Cinq décennies après sa fermeture, le Premier ministre Manuel Valls inaugure vendredi le musée-mémorial du camp de Rivesaltes (Pyrénées-Orientales), où échouèrent près de 60.000 Espagnols, juifs, tziganes et harkis, un lieu de mémoires "enfouies" qui entend résonner avec les migrants du XXIe siècle.
L'historien Serge Klarsfeld l'a appelé le "Drancy du Sud" mais Rivesaltes n'était pas seulement un camp de déportation de juifs de France. "C'est un cas unique en Europe", selon Agnès Sajaloli, directrice du mémorial. "C'est le plus grand camp d'internement de l'Europe de l'ouest, qui recouvre trois guerres: une guerre civile, une guerre coloniale, une guerre mondiale".

Unité de lieu mais unité de thématique autour du déplacement forcé de populations

"La difficulté du Mémorial est d'arriver dans un projet unique à relater des histoires et des mémoires plurielles.

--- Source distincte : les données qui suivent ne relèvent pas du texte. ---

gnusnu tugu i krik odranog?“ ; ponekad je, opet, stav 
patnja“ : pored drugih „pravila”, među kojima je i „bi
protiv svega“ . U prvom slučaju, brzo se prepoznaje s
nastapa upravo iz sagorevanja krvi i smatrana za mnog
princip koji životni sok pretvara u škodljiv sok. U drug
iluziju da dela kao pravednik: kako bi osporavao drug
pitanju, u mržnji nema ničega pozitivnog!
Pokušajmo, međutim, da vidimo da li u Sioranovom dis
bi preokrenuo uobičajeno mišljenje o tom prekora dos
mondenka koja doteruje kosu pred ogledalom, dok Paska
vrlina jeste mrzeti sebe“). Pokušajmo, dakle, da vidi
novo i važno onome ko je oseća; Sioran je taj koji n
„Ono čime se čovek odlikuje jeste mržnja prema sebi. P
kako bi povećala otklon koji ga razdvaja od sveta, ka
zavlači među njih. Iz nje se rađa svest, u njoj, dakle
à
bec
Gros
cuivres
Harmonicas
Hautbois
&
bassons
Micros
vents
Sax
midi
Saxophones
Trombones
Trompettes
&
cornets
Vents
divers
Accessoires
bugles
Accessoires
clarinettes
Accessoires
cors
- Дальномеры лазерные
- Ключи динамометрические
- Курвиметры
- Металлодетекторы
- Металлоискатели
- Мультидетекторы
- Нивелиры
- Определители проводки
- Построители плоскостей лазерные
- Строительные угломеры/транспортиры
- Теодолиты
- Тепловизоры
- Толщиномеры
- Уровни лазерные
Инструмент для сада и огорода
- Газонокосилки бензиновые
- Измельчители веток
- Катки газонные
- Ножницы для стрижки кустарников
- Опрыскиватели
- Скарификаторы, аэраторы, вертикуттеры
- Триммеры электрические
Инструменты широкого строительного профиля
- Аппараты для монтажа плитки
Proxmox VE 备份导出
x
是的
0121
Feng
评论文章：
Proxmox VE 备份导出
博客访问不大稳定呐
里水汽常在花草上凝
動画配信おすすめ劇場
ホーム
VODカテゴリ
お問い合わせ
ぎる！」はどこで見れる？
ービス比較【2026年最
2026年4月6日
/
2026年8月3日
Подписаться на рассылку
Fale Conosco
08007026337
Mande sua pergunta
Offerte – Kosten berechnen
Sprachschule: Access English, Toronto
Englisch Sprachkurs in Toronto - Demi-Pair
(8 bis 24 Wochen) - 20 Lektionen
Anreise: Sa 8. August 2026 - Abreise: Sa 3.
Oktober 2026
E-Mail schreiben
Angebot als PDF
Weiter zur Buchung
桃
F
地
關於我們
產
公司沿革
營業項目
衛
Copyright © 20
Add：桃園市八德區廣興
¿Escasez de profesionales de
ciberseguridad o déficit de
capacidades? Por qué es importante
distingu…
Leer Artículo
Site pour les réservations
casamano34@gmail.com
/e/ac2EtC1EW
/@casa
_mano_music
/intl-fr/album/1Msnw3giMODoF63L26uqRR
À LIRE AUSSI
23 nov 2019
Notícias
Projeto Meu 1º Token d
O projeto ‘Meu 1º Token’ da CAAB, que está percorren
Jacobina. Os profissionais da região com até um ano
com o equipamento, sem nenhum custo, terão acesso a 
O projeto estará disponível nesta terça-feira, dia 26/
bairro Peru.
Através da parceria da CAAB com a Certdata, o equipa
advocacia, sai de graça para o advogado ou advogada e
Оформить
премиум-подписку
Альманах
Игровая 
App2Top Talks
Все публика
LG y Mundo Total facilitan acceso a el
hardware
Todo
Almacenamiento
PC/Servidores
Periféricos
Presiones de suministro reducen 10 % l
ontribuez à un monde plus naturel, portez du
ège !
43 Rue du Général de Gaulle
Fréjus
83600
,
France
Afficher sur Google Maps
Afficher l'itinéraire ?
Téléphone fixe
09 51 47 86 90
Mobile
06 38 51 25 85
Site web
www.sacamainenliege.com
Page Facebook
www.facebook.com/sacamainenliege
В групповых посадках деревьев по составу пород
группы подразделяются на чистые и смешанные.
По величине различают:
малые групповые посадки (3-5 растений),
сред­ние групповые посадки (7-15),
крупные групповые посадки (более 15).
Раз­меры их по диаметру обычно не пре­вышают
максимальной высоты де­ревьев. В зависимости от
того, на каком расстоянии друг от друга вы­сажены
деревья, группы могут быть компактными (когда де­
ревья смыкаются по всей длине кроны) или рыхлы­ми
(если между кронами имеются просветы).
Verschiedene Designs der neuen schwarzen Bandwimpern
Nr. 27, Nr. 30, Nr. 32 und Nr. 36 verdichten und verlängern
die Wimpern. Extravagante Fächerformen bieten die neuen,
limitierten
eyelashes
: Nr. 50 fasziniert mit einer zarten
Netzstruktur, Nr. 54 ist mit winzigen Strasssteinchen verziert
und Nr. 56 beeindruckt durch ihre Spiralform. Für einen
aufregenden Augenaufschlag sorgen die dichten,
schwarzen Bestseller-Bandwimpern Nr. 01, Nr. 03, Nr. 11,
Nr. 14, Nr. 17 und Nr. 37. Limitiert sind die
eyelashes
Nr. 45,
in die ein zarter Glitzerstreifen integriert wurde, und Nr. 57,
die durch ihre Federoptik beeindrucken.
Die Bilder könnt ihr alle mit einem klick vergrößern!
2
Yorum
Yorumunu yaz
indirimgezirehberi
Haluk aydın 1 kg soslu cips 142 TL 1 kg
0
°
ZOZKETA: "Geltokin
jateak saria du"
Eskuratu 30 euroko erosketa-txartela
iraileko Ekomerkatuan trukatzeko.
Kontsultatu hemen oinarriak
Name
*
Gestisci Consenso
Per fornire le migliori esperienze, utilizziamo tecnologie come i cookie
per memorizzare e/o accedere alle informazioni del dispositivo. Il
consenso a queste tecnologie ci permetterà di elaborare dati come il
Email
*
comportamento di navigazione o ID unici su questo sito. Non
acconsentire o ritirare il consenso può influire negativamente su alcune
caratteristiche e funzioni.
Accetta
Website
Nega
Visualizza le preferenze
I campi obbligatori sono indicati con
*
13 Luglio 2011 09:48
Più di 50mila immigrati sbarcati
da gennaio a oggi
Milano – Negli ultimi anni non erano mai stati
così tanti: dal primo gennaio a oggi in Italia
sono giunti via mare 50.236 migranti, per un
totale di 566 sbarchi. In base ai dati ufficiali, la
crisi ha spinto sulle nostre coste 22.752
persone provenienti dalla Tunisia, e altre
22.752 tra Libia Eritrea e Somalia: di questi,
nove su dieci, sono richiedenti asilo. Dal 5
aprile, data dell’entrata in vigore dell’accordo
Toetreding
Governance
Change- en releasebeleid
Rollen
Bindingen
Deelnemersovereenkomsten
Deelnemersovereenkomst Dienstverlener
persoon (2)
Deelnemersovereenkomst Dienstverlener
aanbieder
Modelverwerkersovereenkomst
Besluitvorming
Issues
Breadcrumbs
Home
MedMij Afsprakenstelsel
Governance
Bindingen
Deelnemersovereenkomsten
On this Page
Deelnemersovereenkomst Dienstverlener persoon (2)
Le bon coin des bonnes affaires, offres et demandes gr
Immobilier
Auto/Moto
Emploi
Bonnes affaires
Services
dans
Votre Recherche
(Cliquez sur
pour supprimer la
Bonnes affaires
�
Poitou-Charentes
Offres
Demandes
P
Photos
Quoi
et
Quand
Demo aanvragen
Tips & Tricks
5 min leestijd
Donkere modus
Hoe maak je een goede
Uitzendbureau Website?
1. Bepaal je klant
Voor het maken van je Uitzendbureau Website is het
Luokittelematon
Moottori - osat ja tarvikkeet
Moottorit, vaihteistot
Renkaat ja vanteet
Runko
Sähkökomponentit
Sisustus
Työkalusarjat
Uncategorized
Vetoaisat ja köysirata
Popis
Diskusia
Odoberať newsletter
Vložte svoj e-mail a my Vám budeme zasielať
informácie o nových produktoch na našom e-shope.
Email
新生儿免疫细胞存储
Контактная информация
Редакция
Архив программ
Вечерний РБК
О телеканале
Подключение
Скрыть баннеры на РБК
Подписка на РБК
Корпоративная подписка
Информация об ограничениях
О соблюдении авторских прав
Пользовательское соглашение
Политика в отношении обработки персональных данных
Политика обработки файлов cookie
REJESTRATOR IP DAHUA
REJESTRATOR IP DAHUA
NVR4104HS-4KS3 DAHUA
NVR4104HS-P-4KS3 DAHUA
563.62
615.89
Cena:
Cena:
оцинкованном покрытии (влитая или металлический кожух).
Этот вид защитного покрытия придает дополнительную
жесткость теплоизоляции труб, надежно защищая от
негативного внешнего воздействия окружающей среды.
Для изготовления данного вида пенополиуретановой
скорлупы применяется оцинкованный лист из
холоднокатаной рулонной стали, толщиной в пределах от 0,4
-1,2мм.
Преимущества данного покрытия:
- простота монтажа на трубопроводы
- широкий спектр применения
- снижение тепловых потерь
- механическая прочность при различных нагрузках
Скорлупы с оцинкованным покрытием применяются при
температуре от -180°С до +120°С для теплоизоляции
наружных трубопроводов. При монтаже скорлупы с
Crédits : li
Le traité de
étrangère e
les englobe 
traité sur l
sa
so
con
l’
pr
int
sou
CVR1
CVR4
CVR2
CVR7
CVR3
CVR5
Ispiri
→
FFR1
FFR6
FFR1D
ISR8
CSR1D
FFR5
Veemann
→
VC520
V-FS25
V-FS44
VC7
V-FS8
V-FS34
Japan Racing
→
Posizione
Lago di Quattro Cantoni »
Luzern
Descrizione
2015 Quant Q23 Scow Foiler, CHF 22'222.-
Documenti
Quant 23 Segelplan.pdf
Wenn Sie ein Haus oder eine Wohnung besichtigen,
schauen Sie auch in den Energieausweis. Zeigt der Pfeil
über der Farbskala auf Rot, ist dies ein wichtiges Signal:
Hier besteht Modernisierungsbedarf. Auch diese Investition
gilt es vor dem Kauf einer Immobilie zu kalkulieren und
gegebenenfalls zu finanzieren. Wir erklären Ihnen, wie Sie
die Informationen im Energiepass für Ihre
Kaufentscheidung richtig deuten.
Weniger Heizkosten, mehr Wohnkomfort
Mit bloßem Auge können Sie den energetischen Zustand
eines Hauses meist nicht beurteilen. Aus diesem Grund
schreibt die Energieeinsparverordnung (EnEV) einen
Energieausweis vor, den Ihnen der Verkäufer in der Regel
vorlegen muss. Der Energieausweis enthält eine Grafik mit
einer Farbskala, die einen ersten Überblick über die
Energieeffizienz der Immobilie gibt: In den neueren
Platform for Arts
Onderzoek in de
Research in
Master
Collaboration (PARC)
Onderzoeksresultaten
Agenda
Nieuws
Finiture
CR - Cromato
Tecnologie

L'espoir de la construction collective d'une mémoire partagée à partir de mémoires éclatées." explique Denis Pechanski.
Il préside le conseil scientifique (et est vice-président du comité de pilotage) du Musée-Mémorial du camp de Rivesaltes.

Le témoignage de Denis Péchanski

Denis Peschanski, l'historien du mémorial de Rivesaltes
Un reportage de F.Hertmann, F.Capdevila, F.Rigaud et S.Bonnefond

La transformation du camp Joffre

Le site militaire Joffre de 600 hectares est transformé à partir de 1941 en camp pour une dizaine de milliers de républicains espagnols fuyant la dictature de Franco.

Très vite, il renferme également 5.000 juifs dont la moitié seront déportés en Allemagne, des tziganes puis des collaborateurs et prisonniers de guerre, avant l'arrivée, vingt ans plus tard, de plus de 20.000 harkis au sortir de la guerre
d'Algérie.
Leur point commun: être des "indésirables" du XXe siècle. "Ce sont toutes des populations considérées comme potentiellement dangereuses" selon Abderahmen Moumen, co-auteur avec Nicolas Lebourg de "Rivesaltes, le camp de la France". Les deux auteurs enseignent à l'université de Perpignan.

Le musée-mémorial du camp de Rivesaltes inauguré le 16 octobre sera ouvert au public le 21 octobre 2015.